Task
Repeat the records below verbatim.

(Document layout analysis data)
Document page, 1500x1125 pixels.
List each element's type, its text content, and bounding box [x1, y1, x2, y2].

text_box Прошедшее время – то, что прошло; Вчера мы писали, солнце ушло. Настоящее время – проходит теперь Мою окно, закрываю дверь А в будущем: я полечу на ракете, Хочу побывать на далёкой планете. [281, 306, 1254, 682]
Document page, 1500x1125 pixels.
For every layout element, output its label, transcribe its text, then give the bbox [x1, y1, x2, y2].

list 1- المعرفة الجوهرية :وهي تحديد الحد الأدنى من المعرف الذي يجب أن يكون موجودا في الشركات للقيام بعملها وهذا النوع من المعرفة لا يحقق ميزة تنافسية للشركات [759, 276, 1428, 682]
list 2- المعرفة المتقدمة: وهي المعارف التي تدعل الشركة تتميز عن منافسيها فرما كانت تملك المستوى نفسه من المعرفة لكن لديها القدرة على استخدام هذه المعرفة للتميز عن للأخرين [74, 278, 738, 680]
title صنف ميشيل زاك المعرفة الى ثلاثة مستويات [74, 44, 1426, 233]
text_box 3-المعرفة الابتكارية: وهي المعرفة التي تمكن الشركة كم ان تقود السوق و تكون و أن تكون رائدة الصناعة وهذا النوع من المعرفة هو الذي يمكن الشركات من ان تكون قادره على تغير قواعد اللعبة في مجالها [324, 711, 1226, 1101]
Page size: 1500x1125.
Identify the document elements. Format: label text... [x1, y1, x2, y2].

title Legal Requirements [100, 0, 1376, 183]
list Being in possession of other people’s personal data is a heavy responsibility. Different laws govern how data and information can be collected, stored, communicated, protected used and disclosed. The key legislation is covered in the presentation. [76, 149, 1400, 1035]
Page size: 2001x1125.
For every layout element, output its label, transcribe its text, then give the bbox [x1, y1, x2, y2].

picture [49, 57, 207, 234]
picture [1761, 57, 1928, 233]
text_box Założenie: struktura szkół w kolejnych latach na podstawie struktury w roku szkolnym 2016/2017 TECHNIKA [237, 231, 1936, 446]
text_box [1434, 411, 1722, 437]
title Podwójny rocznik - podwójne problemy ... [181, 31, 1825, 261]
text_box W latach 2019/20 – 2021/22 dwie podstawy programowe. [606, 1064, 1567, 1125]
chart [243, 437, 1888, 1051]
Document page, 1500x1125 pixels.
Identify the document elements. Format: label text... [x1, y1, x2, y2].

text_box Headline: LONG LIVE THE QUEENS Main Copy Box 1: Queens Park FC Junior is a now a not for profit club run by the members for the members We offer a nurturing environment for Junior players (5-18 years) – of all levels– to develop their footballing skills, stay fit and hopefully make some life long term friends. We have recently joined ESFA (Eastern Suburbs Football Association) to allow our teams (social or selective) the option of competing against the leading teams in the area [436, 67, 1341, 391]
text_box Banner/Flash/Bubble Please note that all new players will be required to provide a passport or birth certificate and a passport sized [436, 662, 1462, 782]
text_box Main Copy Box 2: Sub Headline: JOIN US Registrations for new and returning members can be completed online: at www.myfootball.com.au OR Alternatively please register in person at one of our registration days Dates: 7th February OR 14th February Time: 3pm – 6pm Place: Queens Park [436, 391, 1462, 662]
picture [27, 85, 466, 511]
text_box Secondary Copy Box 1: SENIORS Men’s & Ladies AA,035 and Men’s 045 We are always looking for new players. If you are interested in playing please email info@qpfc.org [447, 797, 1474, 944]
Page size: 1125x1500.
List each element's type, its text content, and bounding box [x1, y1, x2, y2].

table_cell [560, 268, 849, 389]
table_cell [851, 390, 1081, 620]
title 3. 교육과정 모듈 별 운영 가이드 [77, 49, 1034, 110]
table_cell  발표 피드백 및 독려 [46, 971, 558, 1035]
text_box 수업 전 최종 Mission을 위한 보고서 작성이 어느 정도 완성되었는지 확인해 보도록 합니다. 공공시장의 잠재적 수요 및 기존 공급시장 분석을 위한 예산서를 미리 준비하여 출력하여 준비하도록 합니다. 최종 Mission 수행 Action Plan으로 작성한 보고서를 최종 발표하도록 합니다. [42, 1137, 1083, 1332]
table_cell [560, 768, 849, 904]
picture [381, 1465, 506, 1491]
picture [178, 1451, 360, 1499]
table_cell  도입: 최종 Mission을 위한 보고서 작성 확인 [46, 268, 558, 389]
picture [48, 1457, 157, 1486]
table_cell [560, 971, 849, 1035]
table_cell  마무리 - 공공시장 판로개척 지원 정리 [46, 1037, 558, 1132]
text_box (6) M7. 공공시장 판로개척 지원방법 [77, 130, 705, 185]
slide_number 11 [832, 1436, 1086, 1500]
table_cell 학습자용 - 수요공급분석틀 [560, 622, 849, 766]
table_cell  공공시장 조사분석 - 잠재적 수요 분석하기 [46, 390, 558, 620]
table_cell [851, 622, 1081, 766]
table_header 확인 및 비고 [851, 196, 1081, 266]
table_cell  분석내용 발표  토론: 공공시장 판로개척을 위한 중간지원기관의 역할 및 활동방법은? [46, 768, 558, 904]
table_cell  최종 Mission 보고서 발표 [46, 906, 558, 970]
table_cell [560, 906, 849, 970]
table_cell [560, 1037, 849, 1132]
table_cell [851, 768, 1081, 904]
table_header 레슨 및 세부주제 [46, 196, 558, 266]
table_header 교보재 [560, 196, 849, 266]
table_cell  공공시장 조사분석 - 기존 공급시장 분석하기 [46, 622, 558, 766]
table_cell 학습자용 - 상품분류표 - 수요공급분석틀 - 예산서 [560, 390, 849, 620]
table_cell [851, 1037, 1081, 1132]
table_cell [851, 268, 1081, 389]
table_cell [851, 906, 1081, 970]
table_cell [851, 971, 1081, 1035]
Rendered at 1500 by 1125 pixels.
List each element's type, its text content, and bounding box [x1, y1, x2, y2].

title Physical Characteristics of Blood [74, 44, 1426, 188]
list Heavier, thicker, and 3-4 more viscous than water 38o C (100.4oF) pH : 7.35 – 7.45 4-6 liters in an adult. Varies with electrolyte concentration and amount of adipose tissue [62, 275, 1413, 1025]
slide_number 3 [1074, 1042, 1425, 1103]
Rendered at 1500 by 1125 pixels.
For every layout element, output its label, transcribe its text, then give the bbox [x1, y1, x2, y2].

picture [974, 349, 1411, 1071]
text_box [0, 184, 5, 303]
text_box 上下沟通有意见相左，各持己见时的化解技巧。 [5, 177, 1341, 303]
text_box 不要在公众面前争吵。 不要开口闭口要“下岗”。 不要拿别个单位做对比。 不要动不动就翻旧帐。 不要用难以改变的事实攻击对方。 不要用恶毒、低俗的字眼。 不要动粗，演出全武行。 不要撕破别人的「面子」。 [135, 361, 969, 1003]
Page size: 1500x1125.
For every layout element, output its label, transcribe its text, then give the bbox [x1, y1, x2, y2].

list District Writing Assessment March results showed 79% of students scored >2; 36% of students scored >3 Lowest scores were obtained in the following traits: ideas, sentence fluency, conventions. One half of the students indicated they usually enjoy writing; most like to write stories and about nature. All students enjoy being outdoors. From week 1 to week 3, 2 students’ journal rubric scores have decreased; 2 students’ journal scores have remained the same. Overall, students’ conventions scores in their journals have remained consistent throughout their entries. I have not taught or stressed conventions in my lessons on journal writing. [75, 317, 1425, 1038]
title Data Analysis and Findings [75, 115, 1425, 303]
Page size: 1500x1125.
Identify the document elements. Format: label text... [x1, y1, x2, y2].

The completed task
Document page, 1500x1125 pixels.
List each element's type, its text content, and bounding box [x1, y1, x2, y2].

text_box Прошедшее время – то, что прошло; Вчера мы писали, солнце ушло. Настоящее время – проходит теперь Мою окно, закрываю дверь А в будущем: я полечу на ракете, Хочу побывать на далёкой планете. [281, 306, 1254, 682]
Document page, 1500x1125 pixels.
For every layout element, output its label, transcribe its text, then give the bbox [x1, y1, x2, y2].

list 1- المعرفة الجوهرية :وهي تحديد الحد الأدنى من المعرف الذي يجب أن يكون موجودا في الشركات للقيام بعملها وهذا النوع من المعرفة لا يحقق ميزة تنافسية للشركات [759, 276, 1428, 682]
list 2- المعرفة المتقدمة: وهي المعارف التي تدعل الشركة تتميز عن منافسيها فرما كانت تملك المستوى نفسه من المعرفة لكن لديها القدرة على استخدام هذه المعرفة للتميز عن للأخرين [74, 278, 738, 680]
title صنف ميشيل زاك المعرفة الى ثلاثة مستويات [74, 44, 1426, 233]
text_box 3-المعرفة الابتكارية: وهي المعرفة التي تمكن الشركة كم ان تقود السوق و تكون و أن تكون رائدة الصناعة وهذا النوع من المعرفة هو الذي يمكن الشركات من ان تكون قادره على تغير قواعد اللعبة في مجالها [324, 711, 1226, 1101]
Page size: 1500x1125.
Identify the document elements. Format: label text... [x1, y1, x2, y2].

title Legal Requirements [100, 0, 1376, 183]
list Being in possession of other people’s personal data is a heavy responsibility. Different laws govern how data and information can be collected, stored, communicated, protected used and disclosed. The key legislation is covered in the presentation. [76, 149, 1400, 1035]
Page size: 2001x1125.
For every layout element, output its label, transcribe its text, then give the bbox [x1, y1, x2, y2].

picture [49, 57, 207, 234]
picture [1761, 57, 1928, 233]
text_box Założenie: struktura szkół w kolejnych latach na podstawie struktury w roku szkolnym 2016/2017 TECHNIKA [237, 231, 1936, 446]
text_box [1434, 411, 1722, 437]
title Podwójny rocznik - podwójne problemy ... [181, 31, 1825, 261]
text_box W latach 2019/20 – 2021/22 dwie podstawy programowe. [606, 1064, 1567, 1125]
chart [243, 437, 1888, 1051]
Document page, 1500x1125 pixels.
Identify the document elements. Format: label text... [x1, y1, x2, y2].

text_box Headline: LONG LIVE THE QUEENS Main Copy Box 1: Queens Park FC Junior is a now a not for profit club run by the members for the members We offer a nurturing environment for Junior players (5-18 years) – of all levels– to develop their footballing skills, stay fit and hopefully make some life long term friends. We have recently joined ESFA (Eastern Suburbs Football Association) to allow our teams (social or selective) the option of competing against the leading teams in the area [436, 67, 1341, 391]
text_box Banner/Flash/Bubble Please note that all new players will be required to provide a passport or birth certificate and a passport sized [436, 662, 1462, 782]
text_box Main Copy Box 2: Sub Headline: JOIN US Registrations for new and returning members can be completed online: at www.myfootball.com.au OR Alternatively please register in person at one of our registration days Dates: 7th February OR 14th February Time: 3pm – 6pm Place: Queens Park [436, 391, 1462, 662]
picture [27, 85, 466, 511]
text_box Secondary Copy Box 1: SENIORS Men’s & Ladies AA,035 and Men’s 045 We are always looking for new players. If you are interested in playing please email info@qpfc.org [447, 797, 1474, 944]
Page size: 1125x1500.
List each element's type, its text content, and bounding box [x1, y1, x2, y2].

table_cell [560, 268, 849, 389]
table_cell [851, 390, 1081, 620]
title 3. 교육과정 모듈 별 운영 가이드 [77, 49, 1034, 110]
table_cell  발표 피드백 및 독려 [46, 971, 558, 1035]
text_box 수업 전 최종 Mission을 위한 보고서 작성이 어느 정도 완성되었는지 확인해 보도록 합니다. 공공시장의 잠재적 수요 및 기존 공급시장 분석을 위한 예산서를 미리 준비하여 출력하여 준비하도록 합니다. 최종 Mission 수행 Action Plan으로 작성한 보고서를 최종 발표하도록 합니다. [42, 1137, 1083, 1332]
table_cell [560, 768, 849, 904]
picture [381, 1465, 506, 1491]
picture [178, 1451, 360, 1499]
table_cell  도입: 최종 Mission을 위한 보고서 작성 확인 [46, 268, 558, 389]
picture [48, 1457, 157, 1486]
table_cell [560, 971, 849, 1035]
table_cell  마무리 - 공공시장 판로개척 지원 정리 [46, 1037, 558, 1132]
text_box (6) M7. 공공시장 판로개척 지원방법 [77, 130, 705, 185]
slide_number 11 [832, 1436, 1086, 1500]
table_cell 학습자용 - 수요공급분석틀 [560, 622, 849, 766]
table_cell  공공시장 조사분석 - 잠재적 수요 분석하기 [46, 390, 558, 620]
table_cell [851, 622, 1081, 766]
table_header 확인 및 비고 [851, 196, 1081, 266]
table_cell  분석내용 발표  토론: 공공시장 판로개척을 위한 중간지원기관의 역할 및 활동방법은? [46, 768, 558, 904]
table_cell  최종 Mission 보고서 발표 [46, 906, 558, 970]
table_cell [560, 906, 849, 970]
table_cell [560, 1037, 849, 1132]
table_cell [851, 768, 1081, 904]
table_header 레슨 및 세부주제 [46, 196, 558, 266]
table_header 교보재 [560, 196, 849, 266]
table_cell  공공시장 조사분석 - 기존 공급시장 분석하기 [46, 622, 558, 766]
table_cell 학습자용 - 상품분류표 - 수요공급분석틀 - 예산서 [560, 390, 849, 620]
table_cell [851, 1037, 1081, 1132]
table_cell [851, 268, 1081, 389]
table_cell [851, 906, 1081, 970]
table_cell [851, 971, 1081, 1035]
Rendered at 1500 by 1125 pixels.
List each element's type, its text content, and bounding box [x1, y1, x2, y2].

title Physical Characteristics of Blood [74, 44, 1426, 188]
list Heavier, thicker, and 3-4 more viscous than water 38o C (100.4oF) pH : 7.35 – 7.45 4-6 liters in an adult. Varies with electrolyte concentration and amount of adipose tissue [62, 275, 1413, 1025]
slide_number 3 [1074, 1042, 1425, 1103]
Rendered at 1500 by 1125 pixels.
For every layout element, output its label, transcribe its text, then give the bbox [x1, y1, x2, y2].

picture [974, 349, 1411, 1071]
text_box [0, 184, 5, 303]
text_box 上下沟通有意见相左，各持己见时的化解技巧。 [5, 177, 1341, 303]
text_box 不要在公众面前争吵。 不要开口闭口要“下岗”。 不要拿别个单位做对比。 不要动不动就翻旧帐。 不要用难以改变的事实攻击对方。 不要用恶毒、低俗的字眼。 不要动粗，演出全武行。 不要撕破别人的「面子」。 [135, 361, 969, 1003]
Page size: 1500x1125.
For every layout element, output its label, transcribe its text, then give the bbox [x1, y1, x2, y2].

list District Writing Assessment March results showed 79% of students scored >2; 36% of students scored >3 Lowest scores were obtained in the following traits: ideas, sentence fluency, conventions. One half of the students indicated they usually enjoy writing; most like to write stories and about nature. All students enjoy being outdoors. From week 1 to week 3, 2 students’ journal rubric scores have decreased; 2 students’ journal scores have remained the same. Overall, students’ conventions scores in their journals have remained consistent throughout their entries. I have not taught or stressed conventions in my lessons on journal writing. [75, 317, 1425, 1038]
title Data Analysis and Findings [75, 115, 1425, 303]
Page size: 1500x1125.
Identify the document elements. Format: label text... [x1, y1, x2, y2].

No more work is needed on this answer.